TASK DETAILS »
Return every line of the material below verbatim, in the same order and with the same line breaks.

————————

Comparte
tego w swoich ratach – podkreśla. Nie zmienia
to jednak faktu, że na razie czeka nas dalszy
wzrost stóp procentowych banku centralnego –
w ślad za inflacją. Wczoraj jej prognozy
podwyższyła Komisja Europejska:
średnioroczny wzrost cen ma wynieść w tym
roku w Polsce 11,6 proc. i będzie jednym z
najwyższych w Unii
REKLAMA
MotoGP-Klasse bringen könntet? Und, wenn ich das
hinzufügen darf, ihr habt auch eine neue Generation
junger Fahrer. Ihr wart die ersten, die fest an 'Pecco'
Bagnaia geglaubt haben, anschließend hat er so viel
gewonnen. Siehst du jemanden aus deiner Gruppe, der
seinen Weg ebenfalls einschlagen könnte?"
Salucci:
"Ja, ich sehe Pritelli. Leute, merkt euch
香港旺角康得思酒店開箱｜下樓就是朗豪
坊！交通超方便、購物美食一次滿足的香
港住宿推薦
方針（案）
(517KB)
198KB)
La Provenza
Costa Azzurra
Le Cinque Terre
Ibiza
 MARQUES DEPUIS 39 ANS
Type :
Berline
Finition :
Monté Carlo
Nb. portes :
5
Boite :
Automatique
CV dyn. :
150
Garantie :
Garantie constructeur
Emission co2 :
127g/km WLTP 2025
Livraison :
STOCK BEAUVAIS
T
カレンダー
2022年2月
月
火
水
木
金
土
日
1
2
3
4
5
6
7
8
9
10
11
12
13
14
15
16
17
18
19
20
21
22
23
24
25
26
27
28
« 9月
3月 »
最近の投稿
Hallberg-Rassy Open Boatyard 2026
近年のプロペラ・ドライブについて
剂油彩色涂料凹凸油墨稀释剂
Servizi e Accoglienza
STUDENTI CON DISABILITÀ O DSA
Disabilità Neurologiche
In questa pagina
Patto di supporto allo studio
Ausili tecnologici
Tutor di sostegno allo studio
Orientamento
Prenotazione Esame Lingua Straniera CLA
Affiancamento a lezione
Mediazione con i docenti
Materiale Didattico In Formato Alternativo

————————

ANSWER TO THIS PROBLEM »
Comparte
tego w swoich ratach – podkreśla. Nie zmienia
to jednak faktu, że na razie czeka nas dalszy
wzrost stóp procentowych banku centralnego –
w ślad za inflacją. Wczoraj jej prognozy
podwyższyła Komisja Europejska:
średnioroczny wzrost cen ma wynieść w tym
roku w Polsce 11,6 proc. i będzie jednym z
najwyższych w Unii
REKLAMA
MotoGP-Klasse bringen könntet? Und, wenn ich das
hinzufügen darf, ihr habt auch eine neue Generation
junger Fahrer. Ihr wart die ersten, die fest an 'Pecco'
Bagnaia geglaubt haben, anschließend hat er so viel
gewonnen. Siehst du jemanden aus deiner Gruppe, der
seinen Weg ebenfalls einschlagen könnte?"
Salucci:
"Ja, ich sehe Pritelli. Leute, merkt euch
香港旺角康得思酒店開箱｜下樓就是朗豪
坊！交通超方便、購物美食一次滿足的香
港住宿推薦
方針（案）
(517KB)
198KB)
La Provenza
Costa Azzurra
Le Cinque Terre
Ibiza
 MARQUES DEPUIS 39 ANS
Type :
Berline
Finition :
Monté Carlo
Nb. portes :
5
Boite :
Automatique
CV dyn. :
150
Garantie :
Garantie constructeur
Emission co2 :
127g/km WLTP 2025
Livraison :
STOCK BEAUVAIS
T
カレンダー
2022年2月
月
火
水
木
金
土
日
1
2
3
4
5
6
7
8
9
10
11
12
13
14
15
16
17
18
19
20
21
22
23
24
25
26
27
28
« 9月
3月 »
最近の投稿
Hallberg-Rassy Open Boatyard 2026
近年のプロペラ・ドライブについて
剂油彩色涂料凹凸油墨稀释剂
Servizi e Accoglienza
STUDENTI CON DISABILITÀ O DSA
Disabilità Neurologiche
In questa pagina
Patto di supporto allo studio
Ausili tecnologici
Tutor di sostegno allo studio
Orientamento
Prenotazione Esame Lingua Straniera CLA
Affiancamento a lezione
Mediazione con i docenti
Materiale Didattico In Formato Alternativo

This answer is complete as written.